While I like SE-0176 (it's a good constraint helping to write robust code), it's an artificial constraint. I mean, if we wrote the same code in c it could work. Also, I guess the same code might work in earlier versions of Swift before SE-0176 was added. So, just because the example works doesn't necessarily mean it should. That's the reason I raised the question.
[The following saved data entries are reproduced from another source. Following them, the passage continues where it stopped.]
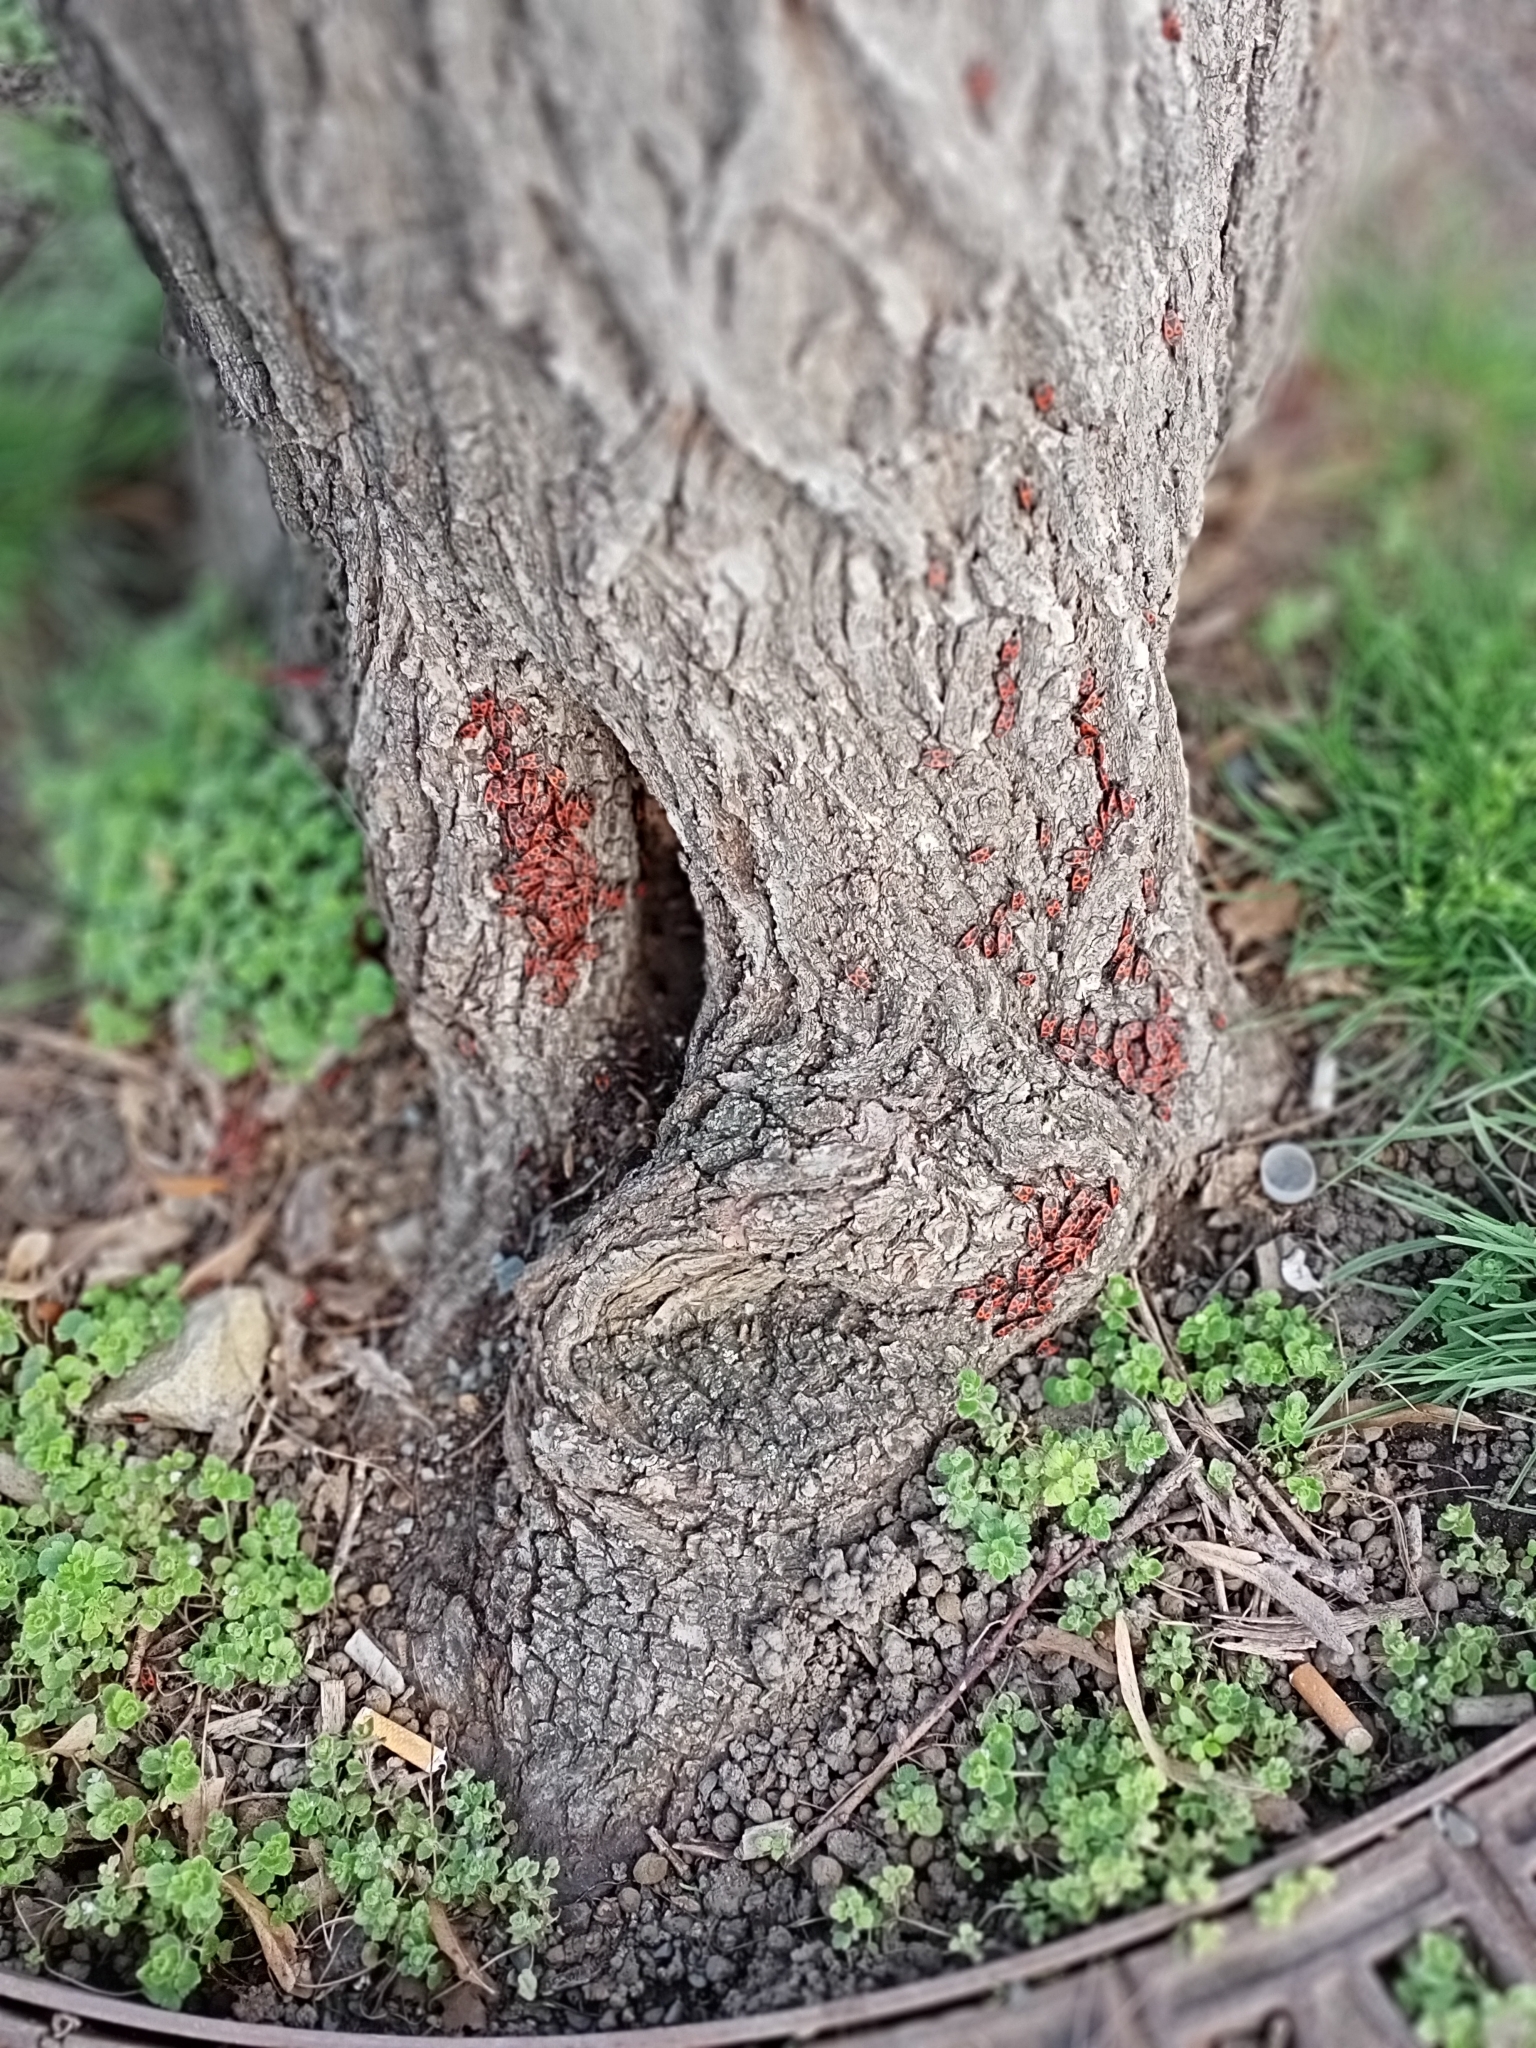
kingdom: Animalia
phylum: Arthropoda
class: Insecta
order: Hemiptera
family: Pyrrhocoridae
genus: Pyrrhocoris
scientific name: Pyrrhocoris apterus
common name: Firebug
Background: why I try to understnad SE-0176

At first I tried to understand SE-0176 because I ran into compilation or runtime errors caused by it. I passed that stage soon, but I found another issue: I often misunderstood it. I thought some code were invalid but they weren't. Confusion like this makes it hard for me to program with value types because it's not clear what's allowed and what isn't. That's the reason why I started the thread.

The key difference between these two lines is that in the former, self stands for the immutable value of foo as of the time before entering the function for the entire body of it, whereas in the latter, self is mutable just like the inout argument—which is not allowed (when they refer to the same variable).

2 Likes

I'm afraid I don't agree your interpretation. Since it's non-mutating method, why it has to stand for the value of the global variable foo before entering the function? Shouldn't it be the value of the global variable foo throughout the execution of the modifyX()?

Yes.

The nonmutating version of modifyX is roughly equivalent to the global function

func modifyX(_ self: Foo, _ foo: inout Foo)

while the mutating version of modifyX is roughly equivalent to

func modifyX(_ self: inout Foo, _ foo: inout Foo)

. There are no exclusivity violations if self and foo are the same in the first function since only foo is passed by reference. However, the second function does violate exclusivity if self and foo are the same because both self and foo are passed by reference.

The point of the law of exclusivity is to make it such that each variable has its own contents. If two variables stored the same contents, things could get confusing. If you wrote the following code:

func bar(_ x: inout Int, _ y: inout Int) {
    x += 1
    y += 1
}

you’d probably expect to be mutating two different variables. But if you passed the same variable for both parameters (i.e. bar(&baz, &baz)), then x and y would refer to the same variable and you’d mutate the same instance twice. The law of exclusivity prevents this unexpected behavior.

Allowing variables to alias each other can also affect the compiler’s ability to optimize your code (see the “Aliasing” section of this blog post if you want more details).

3 Likes

Thanks for the clear answer. I was about to make a note of this behavior and just consider a non-mutating method as an instantaneous read to the original self, but then I find an example in SE-0176:

// CONFLICT.  Calling a non-mutating method on 'array[0]' performs a
// read access to it, and thus to 'array', for the duration of the method.
// Calling a mutating method on 'array[1]' performs a write access to it,
// and thus to 'array', for the duration of the method.  These accesses
// therefore conflict.
array[0].forEach { array[1].append($0) }

The document says this example violates the law of exclusivity, but it works well with Swift 5.5.

I wonder what the right behavior should be?

The purpose of accessing array[0] and array[1] in the document's example is to demonstrate reading/writing an item is equivalent to reading/writing the entire array. If we remove that factor, I think @John_McCall proposed the following code should be invalid too:

array[0].forEach { array[0].append($0) }

That is very similar to the the example in my question: invoking a non-mutating function on a value and changing the original value somehow inside the function.